Economics of Breeding Systems
Table 2 shows the breakdown of the costs associated with keeping breeding bulls on the ranch. Table 2 also summarizes the assumptions that have been made for these estimations. Both assumptions (Larson, 2010) as well as actual WBDC numbers have been used for winter feed and grazing costs, yardage, veterinary/medical costs, purchase and cull prices, years of use and cow:bull ratio. The average annual cost for a bull is estimated to be $2,124. Divide this by 25, which is the number of females the bull is expected to service, and the per cow cost of a bull works out to just under $85 per cow (Table 2).
Table 3 shows the breakdown of the costs associated with FTAI. The breeding costs for 40 cows was $5,165 or $129 per cow.

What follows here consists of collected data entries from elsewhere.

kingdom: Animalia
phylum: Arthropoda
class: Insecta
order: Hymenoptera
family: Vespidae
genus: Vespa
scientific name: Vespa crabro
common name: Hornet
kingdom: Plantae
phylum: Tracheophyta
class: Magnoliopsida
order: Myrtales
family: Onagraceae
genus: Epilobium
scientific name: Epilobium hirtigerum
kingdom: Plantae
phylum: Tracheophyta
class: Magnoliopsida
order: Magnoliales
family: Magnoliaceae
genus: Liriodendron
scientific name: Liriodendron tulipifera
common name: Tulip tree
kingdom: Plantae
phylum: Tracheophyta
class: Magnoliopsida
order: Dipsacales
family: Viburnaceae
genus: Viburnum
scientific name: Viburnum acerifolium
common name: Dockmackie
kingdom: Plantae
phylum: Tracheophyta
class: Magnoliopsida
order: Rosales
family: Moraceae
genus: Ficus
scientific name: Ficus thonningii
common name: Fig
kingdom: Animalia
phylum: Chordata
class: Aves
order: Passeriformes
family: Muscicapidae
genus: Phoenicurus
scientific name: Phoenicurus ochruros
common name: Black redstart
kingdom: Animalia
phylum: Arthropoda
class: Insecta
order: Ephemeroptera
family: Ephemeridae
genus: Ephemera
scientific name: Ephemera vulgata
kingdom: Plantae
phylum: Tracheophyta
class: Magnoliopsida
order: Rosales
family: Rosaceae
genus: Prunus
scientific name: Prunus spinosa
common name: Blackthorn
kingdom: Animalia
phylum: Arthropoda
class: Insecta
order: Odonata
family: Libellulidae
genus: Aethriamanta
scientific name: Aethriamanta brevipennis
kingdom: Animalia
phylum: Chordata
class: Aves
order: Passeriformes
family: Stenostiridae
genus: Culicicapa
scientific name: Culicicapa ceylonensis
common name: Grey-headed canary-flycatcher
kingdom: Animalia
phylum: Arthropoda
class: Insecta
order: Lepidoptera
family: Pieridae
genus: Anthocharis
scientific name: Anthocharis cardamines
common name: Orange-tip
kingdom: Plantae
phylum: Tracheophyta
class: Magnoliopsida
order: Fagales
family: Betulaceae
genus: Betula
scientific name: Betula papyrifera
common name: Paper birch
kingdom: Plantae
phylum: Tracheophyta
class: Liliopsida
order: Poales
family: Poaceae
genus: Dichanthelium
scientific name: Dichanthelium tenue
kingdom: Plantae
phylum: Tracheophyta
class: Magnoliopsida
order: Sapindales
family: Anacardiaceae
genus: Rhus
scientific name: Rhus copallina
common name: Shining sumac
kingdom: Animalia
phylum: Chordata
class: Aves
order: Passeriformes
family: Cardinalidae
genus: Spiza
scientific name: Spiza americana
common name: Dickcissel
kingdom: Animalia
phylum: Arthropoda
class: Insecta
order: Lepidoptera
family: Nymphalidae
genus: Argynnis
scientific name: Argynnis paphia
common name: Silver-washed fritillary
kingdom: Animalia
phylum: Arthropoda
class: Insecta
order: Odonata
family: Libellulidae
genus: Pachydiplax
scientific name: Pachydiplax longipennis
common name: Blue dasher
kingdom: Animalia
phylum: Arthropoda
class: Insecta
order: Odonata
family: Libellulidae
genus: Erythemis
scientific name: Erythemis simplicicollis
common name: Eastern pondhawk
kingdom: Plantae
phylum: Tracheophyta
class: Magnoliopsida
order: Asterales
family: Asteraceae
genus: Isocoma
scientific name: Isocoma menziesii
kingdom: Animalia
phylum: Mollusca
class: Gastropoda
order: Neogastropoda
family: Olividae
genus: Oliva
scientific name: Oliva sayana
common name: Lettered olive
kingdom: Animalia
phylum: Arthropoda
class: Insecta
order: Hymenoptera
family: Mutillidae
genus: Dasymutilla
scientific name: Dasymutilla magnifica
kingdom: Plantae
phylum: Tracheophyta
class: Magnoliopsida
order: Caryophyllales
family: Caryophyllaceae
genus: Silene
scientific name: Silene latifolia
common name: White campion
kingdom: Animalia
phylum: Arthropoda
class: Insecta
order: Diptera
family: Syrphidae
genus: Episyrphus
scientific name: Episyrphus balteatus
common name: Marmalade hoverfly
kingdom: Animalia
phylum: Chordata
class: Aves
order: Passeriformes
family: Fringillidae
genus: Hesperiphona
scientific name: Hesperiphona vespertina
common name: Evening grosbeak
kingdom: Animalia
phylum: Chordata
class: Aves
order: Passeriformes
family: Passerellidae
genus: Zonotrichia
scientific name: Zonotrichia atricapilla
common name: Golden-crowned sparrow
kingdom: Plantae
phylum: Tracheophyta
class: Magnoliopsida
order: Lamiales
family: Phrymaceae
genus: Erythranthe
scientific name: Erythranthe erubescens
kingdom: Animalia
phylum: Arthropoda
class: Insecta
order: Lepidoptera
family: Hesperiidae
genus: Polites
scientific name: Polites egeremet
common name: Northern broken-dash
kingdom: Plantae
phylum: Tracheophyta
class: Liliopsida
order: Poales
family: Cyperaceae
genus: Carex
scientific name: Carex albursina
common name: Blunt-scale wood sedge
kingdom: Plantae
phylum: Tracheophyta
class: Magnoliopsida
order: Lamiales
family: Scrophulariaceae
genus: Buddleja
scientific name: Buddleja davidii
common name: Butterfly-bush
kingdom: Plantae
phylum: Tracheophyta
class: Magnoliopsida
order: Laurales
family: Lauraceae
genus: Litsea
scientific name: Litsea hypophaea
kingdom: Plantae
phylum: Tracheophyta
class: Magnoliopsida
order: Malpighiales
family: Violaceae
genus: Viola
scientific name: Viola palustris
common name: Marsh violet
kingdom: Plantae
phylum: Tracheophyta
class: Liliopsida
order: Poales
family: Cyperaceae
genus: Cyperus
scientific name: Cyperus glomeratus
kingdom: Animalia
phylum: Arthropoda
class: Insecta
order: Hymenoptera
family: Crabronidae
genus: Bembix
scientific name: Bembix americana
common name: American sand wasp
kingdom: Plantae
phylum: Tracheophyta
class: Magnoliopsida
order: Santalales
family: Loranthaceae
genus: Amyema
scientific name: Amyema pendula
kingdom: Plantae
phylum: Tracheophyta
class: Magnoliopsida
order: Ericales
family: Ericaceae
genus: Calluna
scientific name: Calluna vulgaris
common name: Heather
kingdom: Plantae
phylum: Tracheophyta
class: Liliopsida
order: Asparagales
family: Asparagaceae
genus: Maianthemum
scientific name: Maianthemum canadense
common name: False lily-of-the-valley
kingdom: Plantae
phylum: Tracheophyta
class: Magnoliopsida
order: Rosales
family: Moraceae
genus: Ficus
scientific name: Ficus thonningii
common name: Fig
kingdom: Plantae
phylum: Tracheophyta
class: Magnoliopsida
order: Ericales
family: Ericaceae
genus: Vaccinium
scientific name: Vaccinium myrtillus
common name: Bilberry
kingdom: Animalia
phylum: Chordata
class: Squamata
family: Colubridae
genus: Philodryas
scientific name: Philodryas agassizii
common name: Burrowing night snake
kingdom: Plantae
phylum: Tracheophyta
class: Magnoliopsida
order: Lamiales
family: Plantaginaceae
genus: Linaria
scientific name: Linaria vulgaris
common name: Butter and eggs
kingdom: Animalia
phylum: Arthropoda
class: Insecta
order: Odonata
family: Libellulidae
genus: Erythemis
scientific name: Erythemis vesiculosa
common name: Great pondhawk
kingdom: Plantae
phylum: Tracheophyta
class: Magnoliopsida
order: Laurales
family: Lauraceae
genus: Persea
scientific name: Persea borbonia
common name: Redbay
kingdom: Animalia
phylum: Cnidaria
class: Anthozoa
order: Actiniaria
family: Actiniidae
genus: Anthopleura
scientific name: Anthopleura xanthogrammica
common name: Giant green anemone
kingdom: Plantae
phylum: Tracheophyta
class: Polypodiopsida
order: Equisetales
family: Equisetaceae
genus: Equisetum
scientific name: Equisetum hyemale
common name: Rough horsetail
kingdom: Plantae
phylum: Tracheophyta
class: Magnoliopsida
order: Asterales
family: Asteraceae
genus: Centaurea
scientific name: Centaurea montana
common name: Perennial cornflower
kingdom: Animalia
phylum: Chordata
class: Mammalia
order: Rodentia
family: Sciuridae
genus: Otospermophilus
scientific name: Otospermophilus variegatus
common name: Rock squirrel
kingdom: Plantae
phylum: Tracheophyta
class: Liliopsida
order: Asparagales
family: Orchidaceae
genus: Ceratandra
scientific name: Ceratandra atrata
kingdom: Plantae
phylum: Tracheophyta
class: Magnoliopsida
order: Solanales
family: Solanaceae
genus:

Partial-budget analysis compared the FTAI with NS program, results are presented in Table 4. Increased costs are those associated with the 7d CO-Synch + CIDR protocol, semen, AI technician, chute runs and labour. The decreased revenues result from requiring fewer bulls if AI implemented (assumed 50% fewer bulls required) and increased conception will result in fewer open cull sales. Increased revenues are generated through improvements in conception and wean rate and wean weight. In this study, 205-d adjusted wean weights for the FTAI calves were lower than for NS born calves, but improved wean rate resulted in greater total pounds weaned (22,422 vs. 18,253 lbs). The additional pounds weaned was valued at $2.90/lb based on Fall 2014 weaned calf prices. Reduced costs result from requiring fewer herd sires (due to estimated 50% being bred AI) and 5% fewer replacements valued at $1,400/hd. Overall, the net change in profit due to FTAI program was $11,110 over the NS program.
WHAT IT MEANS
The natural service program can be a lower cost (approximately $44 less) option than a FTAI program on a per-cow basis. However, this study observed improvements in conception rate, calving span, calving rate, calf weaning rate resulting in an $11,110 net increase in profit by replacing natural service breeding with FTAI – which, based on this example, may make FTAI worth considering. Thus FTAI can be a valuable tool for beef producers. Nevertheless, producers should critically evaluate their own operation’s goals to determine which type of breeding system to use, taking into account their own production costs, need for improved genetics, and management capabilities.